• Data supplied
Segment Open
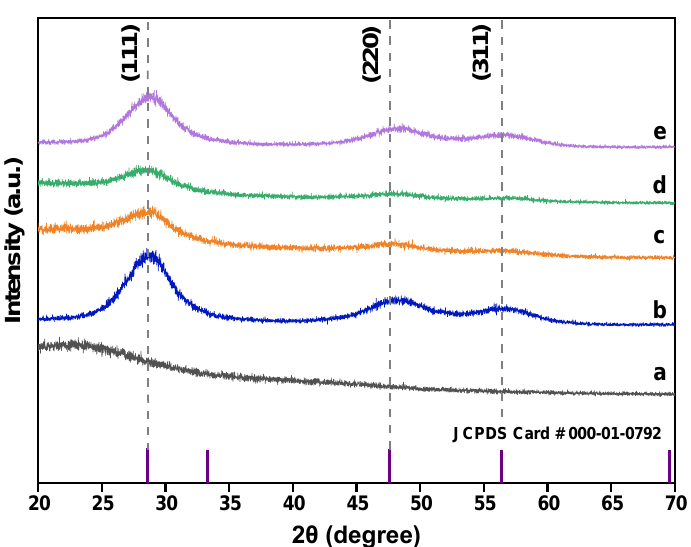
Figure 5. Comparison of XRD patterns for ( a ) CS NPs, ( b ) ZnS, ( c ) Mn:ZnS, ( d ) CS-Mn:ZnS, and ( e ) MMC@CS-Mn:ZnS.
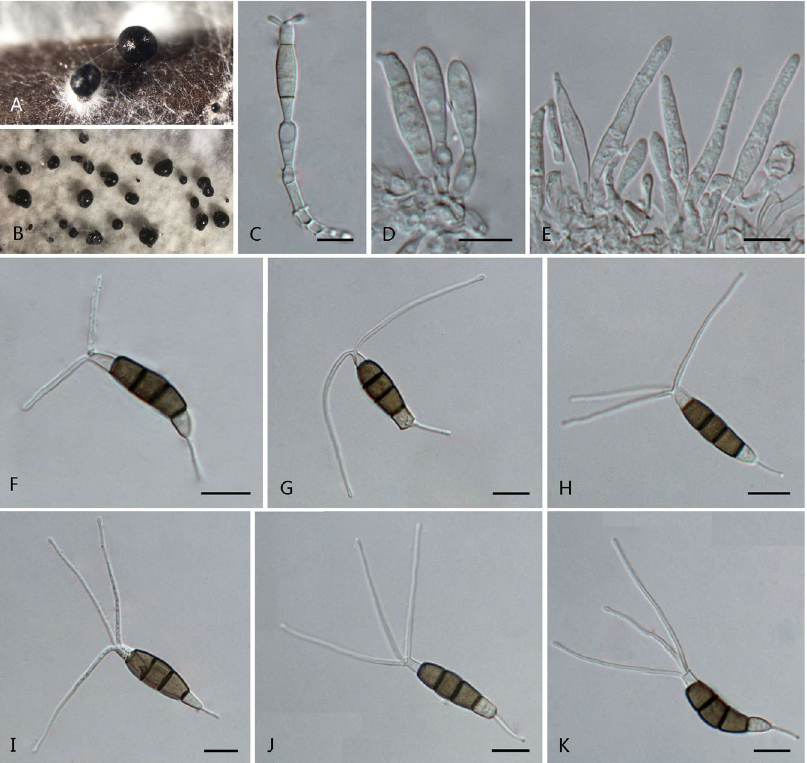
Figure 16. Pseudopestalotiopsis chinensis (from ex-holotype culture CGMCC 3.18152 ( = LC3011)). ( A ) Conidiomata sporulating on pine needle. ( B ) Conidiomata sporulating on PDA. ( C–E ) Conidiogenous cells and conidia. ( F–K ) Conidia. Scale bars = 10 μ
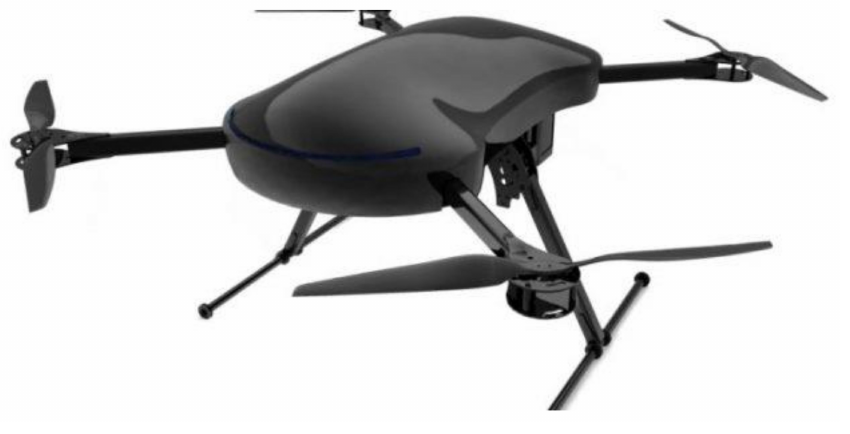
Figure 7. Hydrogen-powered UAV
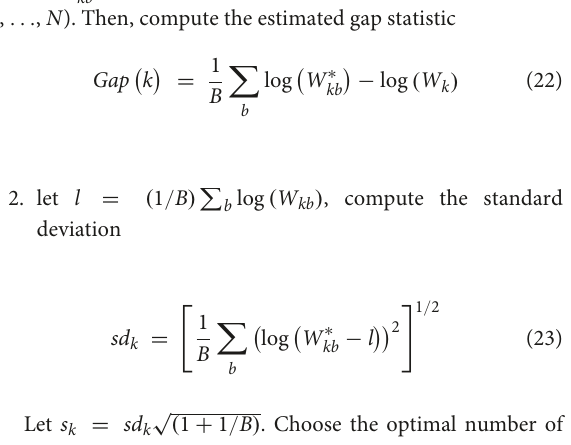
The B reference datasets is uniformly generated by randomly sampling from the bounding rectangle of the original dataset. By Eq. 21, W ∗ is computed for each k and b ( b = 1, 2, . .. , B , k = kb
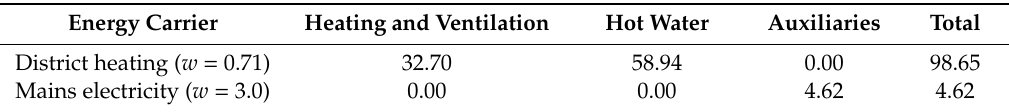
Table 3. The annual final energy demand (kWh / (m 2 · year)) for the multi-family building at Sadowskiego Street in Szczecin. Energy Carrier Heating and Ventilation Hot Water Auxiliaries Total District heating ( w = 0.71) 32.70 58.94 0.00 98.65 Mains electricity ( w = 3.0) 0.00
Segment Closed
• Try it
Number of lines containing the word "from" in the material above: report this figure and nothing more.

• Task answer
2